**PROBLEM TO SOLVE:**
Copy out every line of text from the items below, in the same order and without changing any characters.

⟨

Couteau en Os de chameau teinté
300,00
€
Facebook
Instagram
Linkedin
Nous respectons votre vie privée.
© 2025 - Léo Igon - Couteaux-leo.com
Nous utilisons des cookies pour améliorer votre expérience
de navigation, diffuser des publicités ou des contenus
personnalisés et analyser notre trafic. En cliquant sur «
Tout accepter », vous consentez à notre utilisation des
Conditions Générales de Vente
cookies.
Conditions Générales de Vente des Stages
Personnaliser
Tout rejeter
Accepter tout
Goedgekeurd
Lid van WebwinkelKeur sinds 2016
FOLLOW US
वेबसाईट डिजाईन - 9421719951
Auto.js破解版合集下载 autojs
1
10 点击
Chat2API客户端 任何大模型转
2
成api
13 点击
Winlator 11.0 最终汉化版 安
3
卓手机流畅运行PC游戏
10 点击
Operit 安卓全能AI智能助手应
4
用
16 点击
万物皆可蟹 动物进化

⟩

**EXPECTED OUTPUT:**
Couteau en Os de chameau teinté
300,00
€
Facebook
Instagram
Linkedin
Nous respectons votre vie privée.
© 2025 - Léo Igon - Couteaux-leo.com
Nous utilisons des cookies pour améliorer votre expérience
de navigation, diffuser des publicités ou des contenus
personnalisés et analyser notre trafic. En cliquant sur «
Tout accepter », vous consentez à notre utilisation des
Conditions Générales de Vente
cookies.
Conditions Générales de Vente des Stages
Personnaliser
Tout rejeter
Accepter tout
Goedgekeurd
Lid van WebwinkelKeur sinds 2016
FOLLOW US
वेबसाईट डिजाईन - 9421719951
Auto.js破解版合集下载 autojs
1
10 点击
Chat2API客户端 任何大模型转
2
成api
13 点击
Winlator 11.0 最终汉化版 安
3
卓手机流畅运行PC游戏
10 点击
Operit 安卓全能AI智能助手应
4
用
16 点击
万物皆可蟹 动物进化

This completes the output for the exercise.